Love and Hate
Divide and Conquer
With Franky (Nicole da Silva) released from prison and Ferguson (Pamela Rabe) becoming a prisoner, Season 4 mixes up the dynamic of the show to varying degrees of success. On the one hand, Season 4’s slower pace and more sombre tone gives room for new sub plots to crop up and the constant shifting focus to drama inside and outside the prison is still endearing but it’s also a much more sporadic season; the ever-changing pace gives a much more uneven feel than it did in the past.
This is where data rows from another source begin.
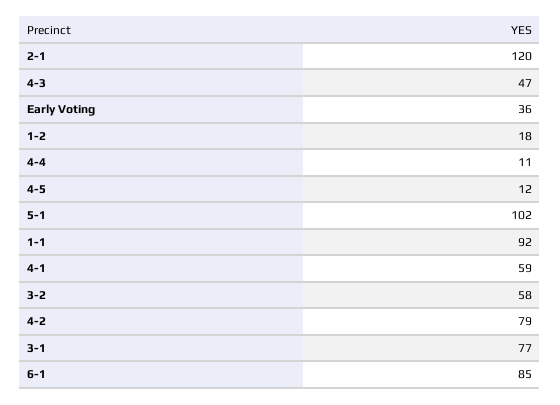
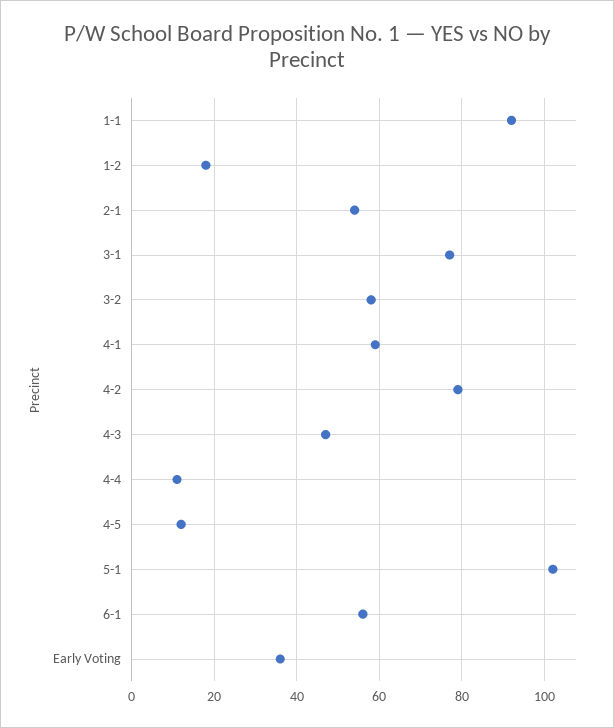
  {
-   "2-1": 120,
+   "2-1": 55,
    "4-3": 47,
    "Early Voting": 36,
    "1-2": 18,
    "4-4": 11,
    "4-5": 12,
    "5-1": 102,
    "1-1": 92,
    "4-1": 59,
    "3-2": 58,
    "4-2": 79,
    "3-1": 77,
-   "6-1": 85
+   "6-1": 55
  }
This year in particular sees a much greater emphasis on relationships between the women. Franky tries to adjust to life outside the prison with Bridget (Libby Tanner), Bea Smith (Danielle Cormack) finds herself in an unlikely romance with Allie (Kate Jenkinson) and Boomer (Katrina Milosevic) and Maxine (Socratis Otto) become entangled in a possible situation involving a child. The theme of love runs strongly this year and by the end it becomes clear why. A shocking finale raises interesting questions around what direction the show’s likely to take from here and what fate awaits the characters depicted in the final scenes. To give much more away would be spoiling a massive twist in the story but suffice to say, it’s a strong final episode and brings the entire season’s slower pace and thematic emphasis into perspective.
Although Season 4 feels like a much gentler season with its changed focus, there’s still pockets of tension and drama that’s become a staple of the show. Bea’s confrontations with newly imprisoned Kaz and her crew The Red Right Hand are intense and this year Bea’s status as Top Dog comes under serious jeopardy as Kaz rallies the women against her. Although certainly no Ferguson, Vera’s (Kate Atkinson) increased authority as Prison Warden adds another interesting dynamic to the show as she tries to emulate the same iron authority her predecessor wield. Whilst she struggles to depict the same scene-stealing presence as Ferguson, she still does a pretty good job with the script and plays the role well. The rest of the girls all slot into familiar roles and the tiny pockets of humour mixed with the intense drama is really well written once again.
Season 4 of Wentworth feels like a transitional season in many ways. The slower pace and changed thematic emphasis may disappoint some people looking for the same intensity that bleeds through Season 3 but the chaotic confrontations and uneasy alliances that’s become such a staple of this show are still here and when shown, are just as intense as they’ve ever been. The finale throws some very interesting questions around what direction the show is likely to take from here on in but with a fifth season green-lit and a return for most of the cast members, we may not have to wait long to find out. If you’ve made it this far into the show, Season 4 continues the trend of producing some of the best prison drama on TV, even if it’s not quite as intense or strong as last year.